Golden Valley Electric Association and a nonprofit that promotes electric vehicles in Alaska celebrated on Saturday the installation of a new electric-vehicle charging station in Cantwell. It’s the fastest EV charger in the state.
The charging station is on a property owned by Kirk Martakis, a local businessperson, EV owner and true believe in the technology.
“Man, it’s just been so wonderful driving electric,” he said. “We can’t even think of going back to gas anymore.”
Martakis has operated an EV charging station at the site for about four years now, using energy collected from his solar panels. Hence, the name of the facility: Driving on Sunshine.
“I started with solar and wind power for running my home,” he said in an interview Thursday.
But the old charger’s technology was much less powerful and slower than the new 50-kilowatt DC charger, which has been operating for about a month now. Martakis says it would take about six hours for the old system to charge an EV battery enough to get from there to Anchorage or Fairbanks.
The new fast charger cuts that time to about an hour. And Martakis has plans on how to keep customers occupied.

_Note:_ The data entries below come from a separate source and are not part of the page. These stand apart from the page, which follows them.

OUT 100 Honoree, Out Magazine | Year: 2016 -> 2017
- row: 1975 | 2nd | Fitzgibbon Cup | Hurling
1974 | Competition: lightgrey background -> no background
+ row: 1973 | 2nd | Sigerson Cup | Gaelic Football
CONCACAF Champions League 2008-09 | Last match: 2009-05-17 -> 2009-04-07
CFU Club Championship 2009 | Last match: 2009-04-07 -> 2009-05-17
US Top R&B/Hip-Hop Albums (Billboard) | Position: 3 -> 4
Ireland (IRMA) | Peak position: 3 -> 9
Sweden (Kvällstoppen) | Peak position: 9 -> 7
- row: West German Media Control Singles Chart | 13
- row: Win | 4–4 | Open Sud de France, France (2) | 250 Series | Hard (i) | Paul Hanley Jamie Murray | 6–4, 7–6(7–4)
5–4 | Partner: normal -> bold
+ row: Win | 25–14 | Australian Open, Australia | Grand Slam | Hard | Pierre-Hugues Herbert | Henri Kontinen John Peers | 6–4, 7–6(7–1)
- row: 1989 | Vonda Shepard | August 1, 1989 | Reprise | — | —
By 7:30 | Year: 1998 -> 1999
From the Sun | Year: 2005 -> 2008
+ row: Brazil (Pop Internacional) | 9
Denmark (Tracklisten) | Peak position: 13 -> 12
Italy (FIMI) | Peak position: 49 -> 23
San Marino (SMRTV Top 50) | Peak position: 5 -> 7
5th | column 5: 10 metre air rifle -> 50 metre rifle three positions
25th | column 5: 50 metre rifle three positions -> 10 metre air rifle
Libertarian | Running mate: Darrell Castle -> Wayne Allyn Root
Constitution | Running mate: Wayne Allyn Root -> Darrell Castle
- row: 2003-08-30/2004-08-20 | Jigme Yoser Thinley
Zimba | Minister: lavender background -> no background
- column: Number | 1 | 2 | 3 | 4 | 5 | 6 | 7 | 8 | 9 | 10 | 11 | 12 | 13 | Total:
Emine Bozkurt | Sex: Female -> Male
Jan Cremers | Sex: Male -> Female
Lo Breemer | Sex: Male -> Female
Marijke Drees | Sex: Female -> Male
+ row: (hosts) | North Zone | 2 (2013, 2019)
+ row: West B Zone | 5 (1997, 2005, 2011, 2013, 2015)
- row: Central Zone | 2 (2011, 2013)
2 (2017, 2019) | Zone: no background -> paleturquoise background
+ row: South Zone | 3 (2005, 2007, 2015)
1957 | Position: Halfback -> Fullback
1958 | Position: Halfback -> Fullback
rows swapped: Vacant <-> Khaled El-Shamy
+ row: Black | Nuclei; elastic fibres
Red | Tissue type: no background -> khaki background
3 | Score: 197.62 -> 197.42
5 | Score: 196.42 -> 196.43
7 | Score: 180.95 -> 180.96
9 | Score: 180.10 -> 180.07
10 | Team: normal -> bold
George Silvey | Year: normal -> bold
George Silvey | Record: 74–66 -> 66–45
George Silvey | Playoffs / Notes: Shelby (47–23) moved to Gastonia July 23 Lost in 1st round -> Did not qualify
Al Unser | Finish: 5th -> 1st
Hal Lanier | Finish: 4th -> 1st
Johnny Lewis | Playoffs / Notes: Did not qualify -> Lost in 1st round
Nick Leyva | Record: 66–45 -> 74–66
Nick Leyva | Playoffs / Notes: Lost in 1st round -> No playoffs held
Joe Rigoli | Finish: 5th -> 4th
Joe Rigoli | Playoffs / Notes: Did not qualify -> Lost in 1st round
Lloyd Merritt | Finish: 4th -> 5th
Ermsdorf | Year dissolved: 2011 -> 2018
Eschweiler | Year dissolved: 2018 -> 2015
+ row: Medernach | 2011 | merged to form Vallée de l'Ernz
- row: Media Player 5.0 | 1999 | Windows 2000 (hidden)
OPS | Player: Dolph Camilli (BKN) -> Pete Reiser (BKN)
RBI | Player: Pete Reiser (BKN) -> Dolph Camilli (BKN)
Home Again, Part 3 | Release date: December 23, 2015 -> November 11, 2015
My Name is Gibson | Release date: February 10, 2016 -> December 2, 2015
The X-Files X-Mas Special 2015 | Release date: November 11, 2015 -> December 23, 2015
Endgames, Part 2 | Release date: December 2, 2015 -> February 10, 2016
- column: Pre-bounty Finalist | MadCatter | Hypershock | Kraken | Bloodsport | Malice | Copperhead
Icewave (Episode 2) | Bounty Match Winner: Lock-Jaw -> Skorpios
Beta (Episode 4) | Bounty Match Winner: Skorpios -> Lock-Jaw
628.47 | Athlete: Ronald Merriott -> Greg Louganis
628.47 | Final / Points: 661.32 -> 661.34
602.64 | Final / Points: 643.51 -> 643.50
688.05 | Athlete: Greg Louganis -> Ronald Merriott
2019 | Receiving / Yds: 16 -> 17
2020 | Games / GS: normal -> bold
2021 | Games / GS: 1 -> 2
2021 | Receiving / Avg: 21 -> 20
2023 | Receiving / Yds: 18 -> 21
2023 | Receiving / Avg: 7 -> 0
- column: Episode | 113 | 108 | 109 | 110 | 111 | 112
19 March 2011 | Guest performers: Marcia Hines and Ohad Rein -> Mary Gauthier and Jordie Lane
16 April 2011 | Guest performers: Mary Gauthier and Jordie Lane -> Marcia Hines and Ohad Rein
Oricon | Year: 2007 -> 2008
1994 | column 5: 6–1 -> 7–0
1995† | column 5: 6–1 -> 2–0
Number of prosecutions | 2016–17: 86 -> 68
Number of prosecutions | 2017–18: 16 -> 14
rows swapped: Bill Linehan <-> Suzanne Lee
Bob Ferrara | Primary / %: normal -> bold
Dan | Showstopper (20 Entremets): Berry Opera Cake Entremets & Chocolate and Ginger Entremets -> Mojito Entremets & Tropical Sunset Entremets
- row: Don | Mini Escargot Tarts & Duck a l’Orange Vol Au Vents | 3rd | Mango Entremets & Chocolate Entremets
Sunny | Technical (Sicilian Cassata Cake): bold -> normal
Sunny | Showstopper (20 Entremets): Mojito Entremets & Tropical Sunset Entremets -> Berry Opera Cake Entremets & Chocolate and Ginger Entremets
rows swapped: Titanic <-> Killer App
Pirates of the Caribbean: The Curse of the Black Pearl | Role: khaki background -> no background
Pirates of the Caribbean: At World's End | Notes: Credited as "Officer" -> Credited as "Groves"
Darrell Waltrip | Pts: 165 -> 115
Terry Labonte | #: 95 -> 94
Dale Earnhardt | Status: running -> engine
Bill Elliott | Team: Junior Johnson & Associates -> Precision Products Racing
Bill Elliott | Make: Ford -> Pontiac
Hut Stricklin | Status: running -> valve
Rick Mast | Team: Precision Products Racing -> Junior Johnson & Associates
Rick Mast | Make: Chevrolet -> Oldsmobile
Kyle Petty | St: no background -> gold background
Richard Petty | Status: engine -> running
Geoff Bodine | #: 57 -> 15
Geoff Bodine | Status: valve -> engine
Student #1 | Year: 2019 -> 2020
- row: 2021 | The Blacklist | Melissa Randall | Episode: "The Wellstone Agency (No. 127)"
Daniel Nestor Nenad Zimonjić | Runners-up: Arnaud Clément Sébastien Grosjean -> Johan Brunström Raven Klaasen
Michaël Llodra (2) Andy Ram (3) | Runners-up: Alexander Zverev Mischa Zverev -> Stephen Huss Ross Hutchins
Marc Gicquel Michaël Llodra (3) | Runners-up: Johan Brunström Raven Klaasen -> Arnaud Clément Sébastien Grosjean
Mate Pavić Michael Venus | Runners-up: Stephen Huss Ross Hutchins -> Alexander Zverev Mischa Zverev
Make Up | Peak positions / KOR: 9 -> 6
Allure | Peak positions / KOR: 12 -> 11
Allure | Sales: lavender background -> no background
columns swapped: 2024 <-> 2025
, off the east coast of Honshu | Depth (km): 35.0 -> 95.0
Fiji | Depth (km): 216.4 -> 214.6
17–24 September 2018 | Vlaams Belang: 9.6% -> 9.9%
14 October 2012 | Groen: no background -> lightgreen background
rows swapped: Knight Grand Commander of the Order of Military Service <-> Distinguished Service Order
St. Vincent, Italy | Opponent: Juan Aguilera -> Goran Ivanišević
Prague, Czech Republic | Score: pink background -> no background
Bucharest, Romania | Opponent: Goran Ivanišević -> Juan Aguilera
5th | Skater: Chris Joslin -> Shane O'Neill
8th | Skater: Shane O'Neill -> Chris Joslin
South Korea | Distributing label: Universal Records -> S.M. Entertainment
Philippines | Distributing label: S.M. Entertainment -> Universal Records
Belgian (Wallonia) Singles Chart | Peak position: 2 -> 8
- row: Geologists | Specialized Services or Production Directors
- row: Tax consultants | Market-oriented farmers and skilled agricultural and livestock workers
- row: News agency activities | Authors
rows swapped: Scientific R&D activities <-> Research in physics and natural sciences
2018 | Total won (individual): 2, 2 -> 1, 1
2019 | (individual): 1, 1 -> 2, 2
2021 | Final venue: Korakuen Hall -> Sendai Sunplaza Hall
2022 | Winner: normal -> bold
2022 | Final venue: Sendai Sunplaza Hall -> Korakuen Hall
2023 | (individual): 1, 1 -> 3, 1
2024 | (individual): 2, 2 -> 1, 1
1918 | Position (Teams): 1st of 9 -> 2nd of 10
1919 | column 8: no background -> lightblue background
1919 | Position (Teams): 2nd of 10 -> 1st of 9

“As time goes on, there’ll be a little coffee shop and lodge here,” he said, “and people will be stopping in and having things to do while they charge.”
The fast charger was made available largely through the efforts of Kris Hall, an Anchorage engineer and EV owner and advocate. He and wife, Sara, run ReCharge Alaska, an organization that’s helping develop a network of charging stations throughout the state.
Golden Valley Electric Association partnered with ReCharge Alaska to set up the fast charger in Cantwell. GVEA is supporting the effort with a $49,000 grant and other assistance.
“This is a unique charger, in that it’ll be the fastest one in Alaska,” says Golden Valley spokesperson Meadow Bailey.
She says the utility is interested in supporting the fast charger because its members have expressed a lot of interest in EVs. And also because, if EVs begin replacing fossil-fuel-powered vehicles, it might help clear the air in Fairbanks.
“We know we have issues with air quality,” she said, “and electric vehicles are one of the solutions that we see.”
Bailey says Golden Valley will soon begin installing an EV charging station at its Fairbanks office that’ll feature two units that will charge even faster than the one in Cantwell. And she says Golden Valley wants to support development of another charging station in Delta Junction, to cover the eastern portion of its service area.
“So then we would have one on the Cantwell side, we’d have one in the Fairbanks area,” she said. “Delta would be the other.”
The Alaska Energy Authority also plans to develop more charging stations around Alaska. Martakis says ReCharge Alaska is working with AEA to set up new stations in Nenana, Healy and Talkeetna.